In the episode's concluding remarks, guests urge listeners to remain vigilant and proactive in supporting public land conservation. They emphasize the importance of community involvement, contacting lawmakers, and supporting organizations dedicated to preserving these vital lands for future generations.
[135:03] Steve Rinella:
"This isn't just a legal battle; it's a fight to preserve the legacy of our public lands. Whether you're a hunter, angler, or outdoor enthusiast, the outcome of this lawsuit will shape the future of how we interact with and enjoy the natural world."
Steven Rinella encapsulates the episode by highlighting the broader significance of Utah's lawsuit. He underscores that the preservation of public lands transcends individual interests, embodying the collective heritage and environmental sustainability essential for America's future.
Brooklyn [33:43]:
"This would all fall under Sagebrush rebellion... the state of Utah kicked it off with this idea that really falls back to like, the federal government can't own land."
Steve Rinella [36:07]:
"So the lawsuit that Utah's or the Utah is fought, the state of Utah is filing a lawsuit saying BLM land is somehow, they don't have the authority to own it, therefore it should belong to the states. They're focused particularly on BLM. Is this true?"
Cal [39:11]:
"Under Article 10 of the Constitution, which states that all powers not expressly articulated are reserved to the states. Utah argues that the federal government's authority to own land is limited to specific areas like military installations and Washington, D.C., as per the enclave clause."
Cal [60:30]:
"They are investing in a PR campaign nationally. They're running ads in places like the Washington Post and during national events to sway public opinion in favor of their lawsuit."
Cal [52:30]:
"If the Supreme Court rules in favor of Utah, it could set a precedent affecting all 640 million acres of federal public lands in the United States, not just the 18.5 million acres currently under dispute."
Randall [83:00]:
"This is personal for me because my business and my passion for the outdoors are deeply tied to public lands. If these lands are sold off, it jeopardizes not just economic interests but also the natural habitats and recreational areas we cherish."
Cal [69:03]:
"Public lands are vital for recreation and conservation.
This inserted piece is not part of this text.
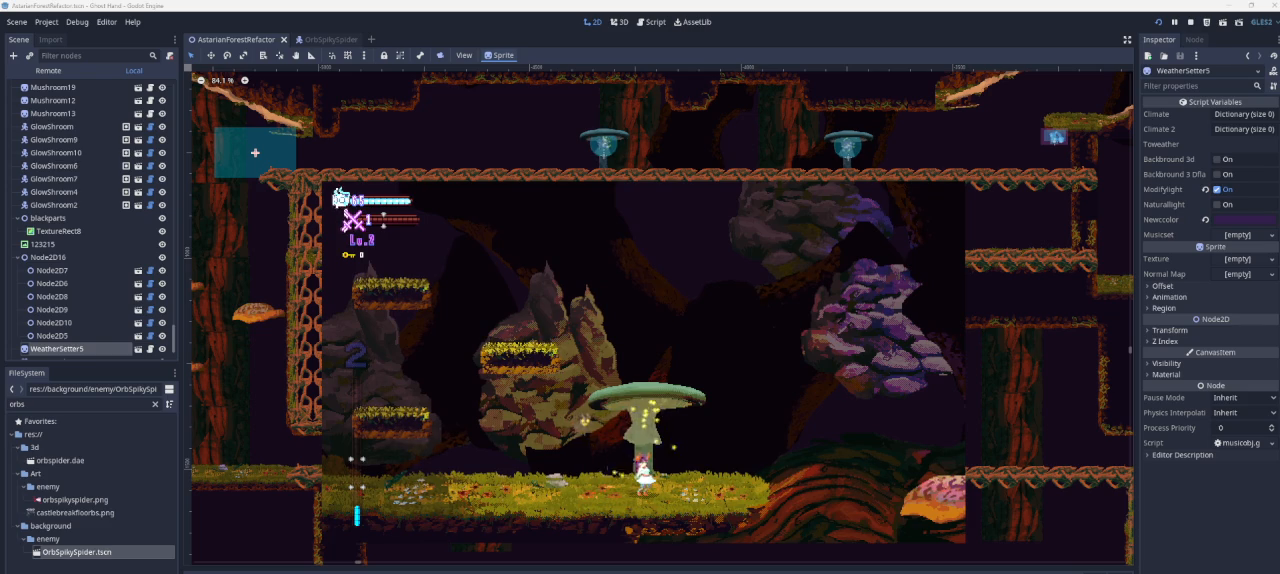
{"buttons": [], "left_stick": "center", "right_stick": "center", "events": []}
Losing federal management would mean fewer opportunities for hunting, fishing, and outdoor activities that generations depend on."
Cal [125:02]:
"Apathy is not an option. Engage with your local representatives, support conservation organizations, and stay informed about the implications of this lawsuit. Our public lands are at stake, and your voice matters."
Steve Rinella [135:03]:
"This isn't just a legal battle; it's a fight to preserve the legacy of our public lands. Whether you're a hunter, angler, or outdoor enthusiast, the outcome of this lawsuit will shape the future of how we interact with and enjoy the natural world."
Episode 638 of The MeatEater Podcast provides a comprehensive exploration of Utah's lawsuit against the Bureau of Land Management, highlighting its potential to redefine public land ownership and management in the United States. Through expert insights and passionate discussions, the episode emphasizes the critical need for community engagement and advocacy to safeguard these lands for future generations. Listeners are encouraged to stay informed, participate in the conversation, and take actionable steps to protect America's invaluable public lands.